I built a simple test golem farm in creative mode and found that at a distance of roughly 200 blocks taxicab, 140 Euclidean, it doesn't seem to work: I waited about 20 minutes and got no iron. But it works when I'm closer. I could probably determine the threshold distance through trial and error, but that's slow and unreliable (since golems spawn infrequently and irregularly), so I'm hoping someone knows what the actual rules are.
This problem is caused by chunk unloading. Once you are far, the chunk with the spawner in it is unloaded from memory thus unable to provide you with iron golems or their drops. Try to shift your farm to spawn chunk and check if it starts working, as spawn chunks always remain loaded in memory.
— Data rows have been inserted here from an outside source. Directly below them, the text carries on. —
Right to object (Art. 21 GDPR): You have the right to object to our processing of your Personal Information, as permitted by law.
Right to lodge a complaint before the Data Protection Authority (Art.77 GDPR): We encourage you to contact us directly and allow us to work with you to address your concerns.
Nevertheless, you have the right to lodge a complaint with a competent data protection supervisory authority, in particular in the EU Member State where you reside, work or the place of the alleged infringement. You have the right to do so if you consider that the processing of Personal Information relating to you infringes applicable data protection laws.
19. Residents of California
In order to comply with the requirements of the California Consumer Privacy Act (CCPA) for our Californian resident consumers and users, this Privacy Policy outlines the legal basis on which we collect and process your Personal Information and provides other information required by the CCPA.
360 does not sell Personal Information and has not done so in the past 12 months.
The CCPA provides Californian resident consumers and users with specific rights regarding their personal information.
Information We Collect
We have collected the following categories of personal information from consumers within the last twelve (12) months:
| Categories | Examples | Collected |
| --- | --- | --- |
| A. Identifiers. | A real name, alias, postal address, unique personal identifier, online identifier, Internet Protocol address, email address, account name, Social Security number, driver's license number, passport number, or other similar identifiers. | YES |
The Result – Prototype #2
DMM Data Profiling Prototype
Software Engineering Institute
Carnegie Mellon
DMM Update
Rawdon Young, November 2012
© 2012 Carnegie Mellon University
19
This means, for instance, that redstone machines and iron golem farms will only work if a player is nearby. This can make effective farming difficult when the player spends a lot of time exploring or in another dimension. Since spawn chunks do not get unloaded, they continue to process events, even when no players are nearby.
From Minecraft Wikia
There is literally zero direct dependence between golem spawning an player location currently (1.15-1.16). As long as the villagers are loaded and in entity-processing chunks, golems can spawn, and they can spawn both practically on top of the player, with player very far, and with no player at all.
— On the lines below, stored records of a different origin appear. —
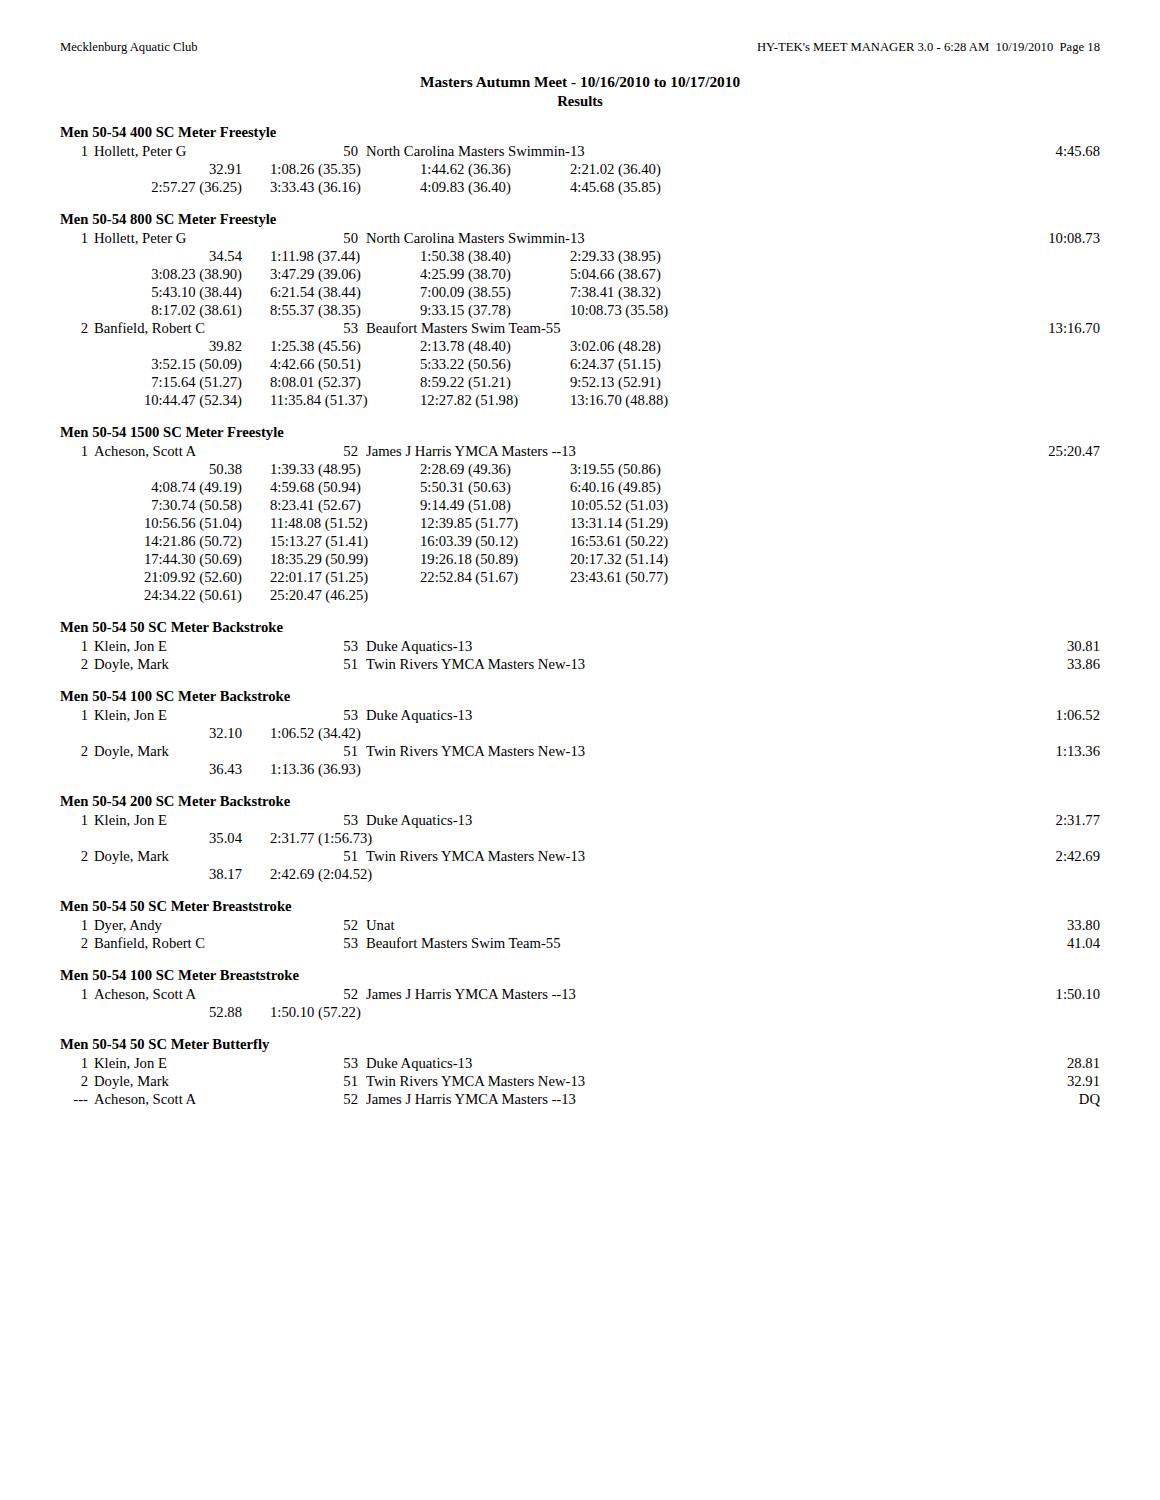Mecklenburg Aquatic Club HY-TEK's MEET MANAGER 3.0 - 6:28 AM 10/19/2010 Page 18
Masters Autumn Meet - 10/16/2010 to 10/17/2010
Results
Men 50-54 400 SC Meter Freestyle
| 1 | Hollett, Peter G | 50 | North Carolina Masters Swimmin-13 | 4:45.68 |
| 32.91 | 1:08.26 (35.35) | 1:44.62 (36.36) | 2:21.02 (36.40) |
| 2:57.27 (36.25) | 3:33.43 (36.16) | 4:09.83 (36.40) | 4:45.68 (35.85) |
Men 50-54 800 SC Meter Freestyle
| 1 | Hollett, Peter G | 50 | North Carolina Masters Swimmin-13 | 10:08.73 |
| 34.54 | 1:11.98 (37.44) | 1:50.38 (38.40) | 2:29.33 (38.95) |
| 3:08.23 (38.90) | 3:47.29 (39.06) | 4:25.99 (38.70) | 5:04.66 (38.67) |
| 5:43.10 (38.44) | 6:21.54 (38.44) | 7:00.09 (38.55) | 7:38.41 (38.32) |
| 8:17.02 (38.61) | 8:55.37 (38.35) | 9:33.15 (37.78) | 10:08.73 (35.58) |
| 2 | Banfield, Robert C | 53 | Beaufort Masters Swim Team-55 | 13:16.70 |
| 39.82 | 1:25.38 (45.56) | 2:13.78 (48.40) | 3:02.06 (48.28) |
| 3:52.15 (50.09) | 4:42.66 (50.51) | 5:33.22 (50.56) | 6:24.37 (51.15) |
| 7:15.64 (51.27) | 8:08.01 (52.37) | 8:59.22 (51.21) | 9:52.13 (52.91) |
| 10:44.47 (52.34) | 11:35.84 (51.37) | 12:27.82 (51.98) | 13:16.70 (48.88) |
Men 50-54 1500 SC Meter Freestyle
| 1 | Acheson, Scott A | 52 | James J Harris YMCA Masters --13 | 25:20.47 |
| 50.38 | 1:39.33 (48.95) | 2:28.69 (49.36) | 3:19.55 (50.86) |
| 4:08.74 (49.19) | 4:59.68 (50.94) | 5:50.31 (50.63) | 6:40.16 (49.85) |
| 7:30.74 (50.58) | 8:23.41 (52.67) | 9:14.49 (51.08) | 10:05.52 (51.03) |
| 10:56.56 (51.04) | 11:48.08 (51.52) | 12:39.85 (51.77) | 13:31.14 (51.29) |
| 14:21.86 (50.72) | 15:13.27 (51.41) | 16:03.39 (50.12) | 16:53.61 (50.22) |
| 17:44.30 (50.69) | 18:35.29 (50.99) | 19:26.18 (50.89) | 20:17.32 (51.14) |
| 21:09.92 (52.60) | 22:01.17 (51.25) | 22:52.84 (51.67) | 23:43.61 (50.77) |
| 24:34.22 (50.61) | 25:20.47 (46.25) | | |
Men 50-54 50 SC Meter Backstroke
| 1 | Klein, Jon E | 53 | Duke Aquatics-13 | 30.81 |
| 2 | Doyle, Mark | 51 | Twin Rivers YMCA Masters New-13 | 33.86 |
Men 50-54 100 SC Meter Backstroke
| 1 | Klein, Jon E | 53 | Duke Aquatics-13 | 1:06.52 |
| 32.10 | 1:06.52 (34.42) | | |
| 2 | Doyle, Mark | 51 | Twin Rivers YMCA Masters New-13 | 1:13.36 |
| 36.43 | 1:13.36 (36.93) | | |
Men 50-54 200 SC Meter Backstroke
| 1 | Klein, Jon E | 53 | Duke Aquatics-13 | 2:31.77 |
| 35.04 | 2:31.77 (1:56.73) | | |
| 2 | Doyle, Mark | 51 | Twin Rivers YMCA Masters New-13 | 2:42.69 |
| 38.17 | 2:42.69 (2:04.52) | | |
Men 50-54 50 SC Meter Breaststroke
| 1 | Dyer, Andy | 52 | Unat | 33.80 |
| 2 | Banfield, Robert C | 53 | Beaufort Masters Swim Team-55 | 41.04 |
Men 50-54 100 SC Meter Breaststroke
| 1 | Acheson, Scott A | 52 | James J Harris YMCA Masters --13 | 1:50.10 |
| 52.88 | 1:50.10 (57.22) | | |
Men 50-54 50 SC Meter Butterfly
| 1 | Klein, Jon E | 53 | Duke Aquatics-13 | 28.81 |
| 2 | Doyle, Mark | 51 | Twin Rivers YMCA Masters New-13 | 32.91 |
| --- | Acheson, Scott A | 52 | James J Harris YMCA Masters --13 | DQ |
Of course for the last case you need some alternative means of keeping the iron farm loaded - at current time there are three vanilla means - first, non-survival: using the /forceload command to define a permaloaded zone, second - might be subject to admin-imposed restrictions or server land claims: build the farm in the spawn chunks, and third, possible in practically any circumstances unless expressly forbidden, build a permaloader.
For example: this iron farm, located a considerable distance from spawn, produces iron 24/7 thanks the permaloader device located deep down near bedrock (the location is chosen to reduce chance of interference with other portals; another alternative is up in the sky near build limit).